У двери кашлянул какой-то мужчина. Я напряглась, видя, как засуетилась Лена. Господи, почему мне кажется, что я всем в тягость? Почему не могу жить обычной жизнью? Ведь здесь всем тяжело, все болеют. Кому нужна баба с таким приговором?

— Дура ты Маринка,— корила соседка,— посмотри, как на тебя мужики смотрят! — поправила косынку, глянулась в зеркальце, обвела меня с ног до головы скорбящим взглядом: — Ну как?

Я подняла на свободной руке большой палец. Она подмигнула и в назидание мне, облизнула средний.

 Аромат духов сковал лёгкие. Почти месяц яркий запах парфюма остаётся горечью на губах. Чёртовы печёночные метастазы.

На «пальме» четыре флакона, два на тумбочке, рядом с тарелкой. Приноровилась переставлять флаконы сама, в процедурку вечно очередь.

Соседка справа приходит только днем. На её кровати разбросаны вещи: ночнушка, похожая на половую тряпку — добивает.

Не закрывая вентиль на системе, ем рассольник. Странные ощущения: в кровь капает дакарбазин, в желудок кусочки солёных огурчиков. Теперь узнала, что можно травиться и есть одновременно.

В палате свежо. Цвет вокруг окутывает мысли белым саваном. Светлые жалюзи усиливают ощущение безысходности. В который раз убеждаюсь: стоит глазам найти на стене точку опоры, и тот час вспоминается очередная гнусность бывшего мужа. Например: делёж кастрюль при разводе. Зло наверняка распространяется по миру под личиной свежести и девственности.

Хочешь или нет, но мысли о смерти заставляют трепетать сердечко единственным вопросом: «Почему я?»

— Мам, ты где? — виброзвонок доведёт до инфаркта, сколько раз просила сына что-нибудь сделать.

— Дома,— тут же сплевываю с языка слово,— в смысле в больнице.

— Как ты?

«Молодец, взрослеет,— думаю я и в душе мгновенно запели соловьи».

— Терпимо.

— Мы с Надюхой кольца присмотрели, тебе понравятся.

— Дорого, наверное?

— Неделю скидка пятьдесят процентов.

Улыбаюсь, хороший он у меня, но доверчивый.  Рядом с лицом сына возникла физиономия Катьки, двадцати двух летней девчонки, прошедшей танком по моей жизни. В памяти всплывает мой рёв на вынесенный мне приговор. Терзание потного тела по такой же влажной простыне на шестой химио-терапии.

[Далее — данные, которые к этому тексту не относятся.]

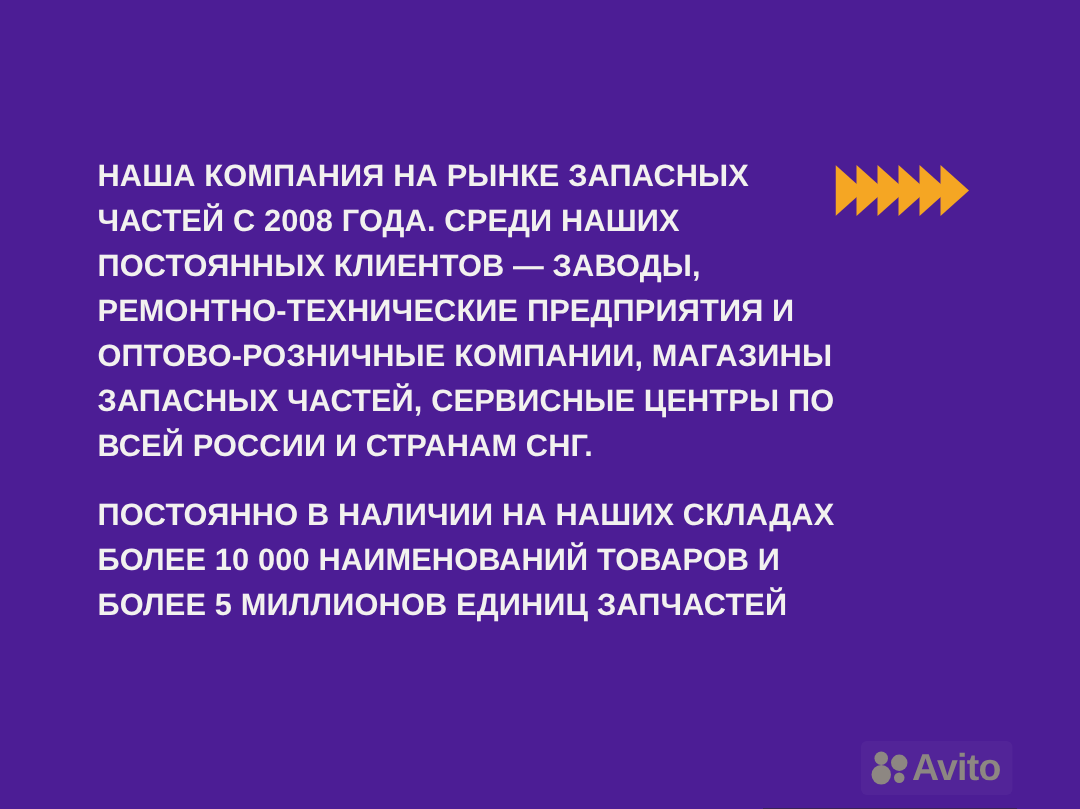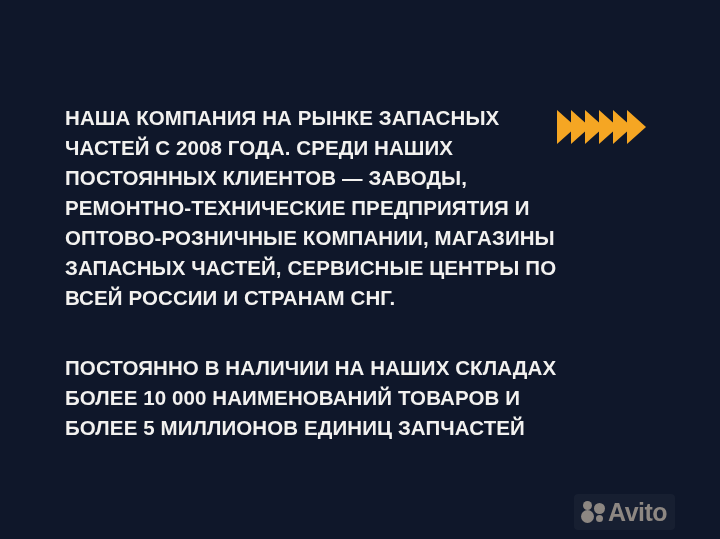--- a/index.html
+++ b/index.html
@@ -5,21 +5,21 @@
   html, body {
     margin: 0;
     padding: 0;
     background: #2e2b28;
   }
   #stage {
     position: relative;
     width: 720px;
     height: 539px;
     overflow: hidden;
-    background: #0f172a;
+    background: #4c1d95;
     font-family: "Liberation Sans", "DejaVu Sans", sans-serif;
   }
 
   
   #chevron-strip {
     position: absolute;
     top: 109px;
     left: 557px;
     width: 163px;
     height: 35px;
@@ -48,21 +48,21 @@
   .para {
     margin: 0;
     color: #f2f1ef;
     font-size: 20.5px;
     line-height: 30px;
     font-weight: bold;
     letter-spacing: 0.1px;
     white-space: pre-line;
     text-transform: uppercase;
   }
-  .para + .para { margin-top: 40px; }
+  .para + .para { margin-top: 16px; }
 
   
   #avito-watermark {
     position: absolute;
     left: 574px;
     top: 494px;
     width: 101px;
     height: 36px;
     border-radius: 4px;
     background: rgba(255,255,255,0.035);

И тут вдруг в палату входит девчонка без ноги. Будто специально задевая о ножку кровати, громко стучат костыли. Худая, исколотая наколками и будто плюя на всех без косынки. На маленькой лысой голове клочья рыжих волос, в глазах столько жизни, что мне показалось я в сравнении с ней — труп. И мужинёк ейный молоденький трепетавший перед ней, как листик осиновый…

Вот тогда я твёрдо решила, что в те десять процентов выживаемых, что озвучил мне доктор, я не просто влезу, а вгрызусь зубами, дёснами. А мужей, особенно бывших, когда метастаза у жён по всем внутренним органам клешни раззявила, можно простить. У них всё уже решено, помогать не будут. И правильно, какая разница, когда и где мы сдохнем.